Die zionistische Propaganda will die Kritiker der israelischen Besatzungspolitik als "Antisemiten" stigmatisieren, weil sie den Finger in die Wunde dieses Unrechts legt, das durch die israelische Regierungspolitik gegenüber den Palästinensern begangen wird. Sind diese Kritiker wirklich alle "Antisemiten" oder - wie in Ihrem Fall oder dem von Felicia Langer - "jüdische Selbsthasser"? 

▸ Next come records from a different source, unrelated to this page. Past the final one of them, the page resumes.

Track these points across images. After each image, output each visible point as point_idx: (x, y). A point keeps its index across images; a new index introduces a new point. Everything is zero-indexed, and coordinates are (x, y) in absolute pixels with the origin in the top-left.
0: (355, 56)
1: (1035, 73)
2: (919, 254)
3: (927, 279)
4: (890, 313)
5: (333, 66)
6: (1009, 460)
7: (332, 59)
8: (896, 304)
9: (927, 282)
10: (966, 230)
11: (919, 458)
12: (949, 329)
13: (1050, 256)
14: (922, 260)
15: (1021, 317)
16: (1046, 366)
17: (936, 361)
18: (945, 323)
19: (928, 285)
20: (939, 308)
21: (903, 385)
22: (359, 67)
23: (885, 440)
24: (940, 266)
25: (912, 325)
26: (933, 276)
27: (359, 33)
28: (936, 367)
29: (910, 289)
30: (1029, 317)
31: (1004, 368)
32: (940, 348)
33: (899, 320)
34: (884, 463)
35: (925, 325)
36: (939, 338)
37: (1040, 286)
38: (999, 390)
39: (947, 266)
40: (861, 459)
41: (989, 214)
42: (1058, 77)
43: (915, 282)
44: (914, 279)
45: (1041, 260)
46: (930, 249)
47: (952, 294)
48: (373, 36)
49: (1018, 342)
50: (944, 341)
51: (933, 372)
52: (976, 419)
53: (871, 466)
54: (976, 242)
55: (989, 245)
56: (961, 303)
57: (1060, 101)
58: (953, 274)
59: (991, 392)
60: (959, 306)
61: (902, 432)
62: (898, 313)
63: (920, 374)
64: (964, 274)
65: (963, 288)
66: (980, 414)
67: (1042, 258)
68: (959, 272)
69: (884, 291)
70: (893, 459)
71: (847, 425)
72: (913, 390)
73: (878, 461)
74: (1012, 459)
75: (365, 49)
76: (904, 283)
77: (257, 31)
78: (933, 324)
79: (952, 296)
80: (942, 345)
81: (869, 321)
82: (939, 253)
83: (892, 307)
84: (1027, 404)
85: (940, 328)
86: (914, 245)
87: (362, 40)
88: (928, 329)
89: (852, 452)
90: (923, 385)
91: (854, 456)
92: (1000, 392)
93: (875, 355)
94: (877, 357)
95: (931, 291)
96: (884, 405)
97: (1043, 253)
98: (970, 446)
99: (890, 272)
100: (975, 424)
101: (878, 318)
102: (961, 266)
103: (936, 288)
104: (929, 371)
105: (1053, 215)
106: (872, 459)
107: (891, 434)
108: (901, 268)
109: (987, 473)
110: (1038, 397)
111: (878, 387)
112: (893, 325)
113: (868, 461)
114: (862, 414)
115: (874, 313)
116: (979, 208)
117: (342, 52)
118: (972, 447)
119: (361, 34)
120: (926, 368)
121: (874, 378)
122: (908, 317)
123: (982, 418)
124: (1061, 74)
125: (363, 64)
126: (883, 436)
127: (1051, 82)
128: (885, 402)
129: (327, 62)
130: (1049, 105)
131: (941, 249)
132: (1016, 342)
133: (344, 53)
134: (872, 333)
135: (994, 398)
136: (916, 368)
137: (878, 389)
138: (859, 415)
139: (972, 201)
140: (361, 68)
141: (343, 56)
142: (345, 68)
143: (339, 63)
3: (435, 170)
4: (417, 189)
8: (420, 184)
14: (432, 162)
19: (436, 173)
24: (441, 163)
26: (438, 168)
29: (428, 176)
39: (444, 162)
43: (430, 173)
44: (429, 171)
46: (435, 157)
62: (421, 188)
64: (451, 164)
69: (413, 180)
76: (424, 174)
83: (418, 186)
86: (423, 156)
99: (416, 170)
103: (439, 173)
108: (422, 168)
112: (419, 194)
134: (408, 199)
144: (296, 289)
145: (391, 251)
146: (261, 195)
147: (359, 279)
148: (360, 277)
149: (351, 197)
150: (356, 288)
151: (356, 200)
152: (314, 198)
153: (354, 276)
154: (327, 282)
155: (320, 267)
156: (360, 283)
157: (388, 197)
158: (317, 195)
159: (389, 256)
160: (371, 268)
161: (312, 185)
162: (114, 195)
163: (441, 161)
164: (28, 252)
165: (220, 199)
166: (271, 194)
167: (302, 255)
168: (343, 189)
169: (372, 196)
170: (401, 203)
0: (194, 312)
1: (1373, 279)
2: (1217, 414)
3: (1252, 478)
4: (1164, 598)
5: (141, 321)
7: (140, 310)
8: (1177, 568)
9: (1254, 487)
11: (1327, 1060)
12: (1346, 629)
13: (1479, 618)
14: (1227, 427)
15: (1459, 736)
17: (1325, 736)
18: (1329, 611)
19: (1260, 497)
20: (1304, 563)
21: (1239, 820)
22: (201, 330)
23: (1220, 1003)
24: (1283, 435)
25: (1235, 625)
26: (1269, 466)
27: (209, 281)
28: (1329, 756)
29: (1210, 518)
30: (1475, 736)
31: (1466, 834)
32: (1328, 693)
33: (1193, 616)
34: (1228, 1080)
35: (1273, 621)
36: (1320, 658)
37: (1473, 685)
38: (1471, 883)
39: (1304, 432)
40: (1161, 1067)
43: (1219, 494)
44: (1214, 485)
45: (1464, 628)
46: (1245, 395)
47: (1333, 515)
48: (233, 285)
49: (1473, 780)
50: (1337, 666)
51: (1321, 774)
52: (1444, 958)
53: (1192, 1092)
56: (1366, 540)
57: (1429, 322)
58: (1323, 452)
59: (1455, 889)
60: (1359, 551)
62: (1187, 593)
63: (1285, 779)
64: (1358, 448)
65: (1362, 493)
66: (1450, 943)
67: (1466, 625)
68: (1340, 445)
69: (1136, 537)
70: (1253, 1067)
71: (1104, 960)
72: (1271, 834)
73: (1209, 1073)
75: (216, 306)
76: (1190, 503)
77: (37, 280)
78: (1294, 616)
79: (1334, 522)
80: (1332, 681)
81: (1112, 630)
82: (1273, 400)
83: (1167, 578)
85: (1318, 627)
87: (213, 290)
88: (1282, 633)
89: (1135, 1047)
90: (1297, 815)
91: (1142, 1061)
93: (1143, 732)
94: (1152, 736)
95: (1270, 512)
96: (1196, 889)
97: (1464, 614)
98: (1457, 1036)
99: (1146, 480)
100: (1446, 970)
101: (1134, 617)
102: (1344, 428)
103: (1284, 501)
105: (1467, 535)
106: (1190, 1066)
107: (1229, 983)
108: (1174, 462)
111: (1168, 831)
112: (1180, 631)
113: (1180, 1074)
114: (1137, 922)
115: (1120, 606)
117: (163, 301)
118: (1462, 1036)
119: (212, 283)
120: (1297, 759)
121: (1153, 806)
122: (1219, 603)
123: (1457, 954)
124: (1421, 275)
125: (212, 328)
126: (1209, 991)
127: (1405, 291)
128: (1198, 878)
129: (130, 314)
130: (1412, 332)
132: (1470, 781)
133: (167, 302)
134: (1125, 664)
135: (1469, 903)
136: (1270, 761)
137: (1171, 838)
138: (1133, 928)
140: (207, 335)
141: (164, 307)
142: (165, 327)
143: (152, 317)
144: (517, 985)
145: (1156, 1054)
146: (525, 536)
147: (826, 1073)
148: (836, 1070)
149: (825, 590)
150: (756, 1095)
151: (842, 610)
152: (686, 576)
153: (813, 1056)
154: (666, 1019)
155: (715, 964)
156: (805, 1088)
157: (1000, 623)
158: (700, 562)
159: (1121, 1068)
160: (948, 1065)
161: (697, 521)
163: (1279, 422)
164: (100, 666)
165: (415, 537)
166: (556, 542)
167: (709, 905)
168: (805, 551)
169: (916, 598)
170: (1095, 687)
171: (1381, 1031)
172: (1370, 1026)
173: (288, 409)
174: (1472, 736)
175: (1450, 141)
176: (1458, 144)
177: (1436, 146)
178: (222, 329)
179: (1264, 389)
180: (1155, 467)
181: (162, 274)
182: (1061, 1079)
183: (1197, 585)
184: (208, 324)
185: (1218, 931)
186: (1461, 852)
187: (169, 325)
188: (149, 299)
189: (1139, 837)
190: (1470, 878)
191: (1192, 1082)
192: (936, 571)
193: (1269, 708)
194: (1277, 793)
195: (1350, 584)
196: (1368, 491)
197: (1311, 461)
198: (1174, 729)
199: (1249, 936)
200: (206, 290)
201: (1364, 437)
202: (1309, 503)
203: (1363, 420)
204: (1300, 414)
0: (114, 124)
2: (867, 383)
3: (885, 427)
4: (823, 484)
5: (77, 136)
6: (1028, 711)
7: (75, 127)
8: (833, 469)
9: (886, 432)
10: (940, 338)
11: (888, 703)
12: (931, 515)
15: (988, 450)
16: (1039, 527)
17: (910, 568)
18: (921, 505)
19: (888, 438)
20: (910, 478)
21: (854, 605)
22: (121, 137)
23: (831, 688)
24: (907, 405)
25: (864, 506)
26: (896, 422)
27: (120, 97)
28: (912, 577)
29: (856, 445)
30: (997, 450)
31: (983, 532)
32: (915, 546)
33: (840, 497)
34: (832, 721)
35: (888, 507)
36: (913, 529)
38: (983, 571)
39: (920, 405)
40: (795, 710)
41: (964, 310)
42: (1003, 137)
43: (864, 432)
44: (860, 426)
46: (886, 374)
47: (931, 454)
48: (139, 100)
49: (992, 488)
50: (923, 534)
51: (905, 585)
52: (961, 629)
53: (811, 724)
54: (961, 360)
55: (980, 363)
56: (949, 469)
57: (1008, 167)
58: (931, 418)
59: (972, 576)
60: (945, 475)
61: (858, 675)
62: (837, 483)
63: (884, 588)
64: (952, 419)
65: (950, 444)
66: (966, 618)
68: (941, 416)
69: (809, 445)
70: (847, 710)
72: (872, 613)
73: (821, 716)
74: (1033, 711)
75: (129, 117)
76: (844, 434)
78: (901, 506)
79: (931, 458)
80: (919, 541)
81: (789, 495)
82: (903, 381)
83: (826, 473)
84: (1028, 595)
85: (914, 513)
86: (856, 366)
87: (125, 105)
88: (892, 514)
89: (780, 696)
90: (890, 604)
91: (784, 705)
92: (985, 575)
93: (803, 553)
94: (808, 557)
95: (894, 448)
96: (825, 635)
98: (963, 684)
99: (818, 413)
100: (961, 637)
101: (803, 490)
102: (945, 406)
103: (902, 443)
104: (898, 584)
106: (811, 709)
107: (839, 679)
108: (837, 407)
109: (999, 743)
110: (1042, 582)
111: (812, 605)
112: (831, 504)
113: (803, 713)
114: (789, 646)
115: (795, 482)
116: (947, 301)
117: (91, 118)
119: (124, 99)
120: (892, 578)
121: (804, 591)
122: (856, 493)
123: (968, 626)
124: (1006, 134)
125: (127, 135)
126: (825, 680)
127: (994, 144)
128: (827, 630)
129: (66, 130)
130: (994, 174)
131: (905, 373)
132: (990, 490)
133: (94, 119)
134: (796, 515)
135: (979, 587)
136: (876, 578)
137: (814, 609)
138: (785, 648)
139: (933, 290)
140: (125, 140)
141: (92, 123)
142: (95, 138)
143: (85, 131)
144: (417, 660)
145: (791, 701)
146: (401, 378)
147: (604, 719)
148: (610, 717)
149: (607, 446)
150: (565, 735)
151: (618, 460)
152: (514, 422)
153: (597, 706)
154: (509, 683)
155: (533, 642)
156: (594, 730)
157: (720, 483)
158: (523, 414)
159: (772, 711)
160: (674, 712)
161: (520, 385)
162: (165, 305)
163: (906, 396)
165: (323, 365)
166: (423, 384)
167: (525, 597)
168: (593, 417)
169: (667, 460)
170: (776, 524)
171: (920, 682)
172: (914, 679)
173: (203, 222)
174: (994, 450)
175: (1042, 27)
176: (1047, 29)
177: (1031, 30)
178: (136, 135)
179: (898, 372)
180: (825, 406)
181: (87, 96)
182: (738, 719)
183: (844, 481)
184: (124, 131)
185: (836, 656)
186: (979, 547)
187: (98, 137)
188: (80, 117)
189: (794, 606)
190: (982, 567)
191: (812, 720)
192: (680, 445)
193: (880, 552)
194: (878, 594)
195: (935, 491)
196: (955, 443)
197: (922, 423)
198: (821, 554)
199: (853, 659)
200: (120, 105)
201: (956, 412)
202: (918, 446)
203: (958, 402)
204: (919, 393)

Die Kritiker Israels bzw. seiner Politik sind weder Antisemiten noch, falls sie Juden sind, jüdische Selbsthasser. Man muss kein Antisemit sein, um Israels Politik zu kritisieren. Man muss nur einen kritischen, moralischen und gesunden Menschenverstand haben und das Motto des antiken jüdischen Philosophen Hillel befolgen: Tue deinen Nachbarn nicht das an, was du nicht willst, dass man es dir antut. Das allein würde schon reichen. 

Was würden Sie der deutschen Politikerklasse im Falle von Israel raten? Soll es auch einen Boykott der Europäischen Union gegenüber dem israelischen Besatzungsregime geben wie weiland gegenüber Russland im Falle der Ukraine? 

Ja, das würde ich persönlich und auch meine Freunde von der Jüdischen Stimme für gerechten Frieden in Nahost sehr begrüßen. Was für Russland gilt, sollte auch gegenüber Israel angewendet werden. Aber seltsam genug, die Welt hat vor Israel mehr Angst als vor Russland. Die Frage ist: Warum? 

Wie sieht Ihre Vision für Israel/Palästina aus? In welcher staatlichen Formation sollten beide Völker leben? 

Grundsätzlich fände ich die Lösung in einem demokratischen Staat für erstrebenswert. Ich fürchte aber, dass eine solche Lösung noch unrealistischer ist als eine Zwei-Staaten-Lösung, deshalb würde mir auch eine solche vorerst genügen. Beide Staaten müssen aber vollkommen gleichberechtigt sein und keiner darf den anderen dominieren.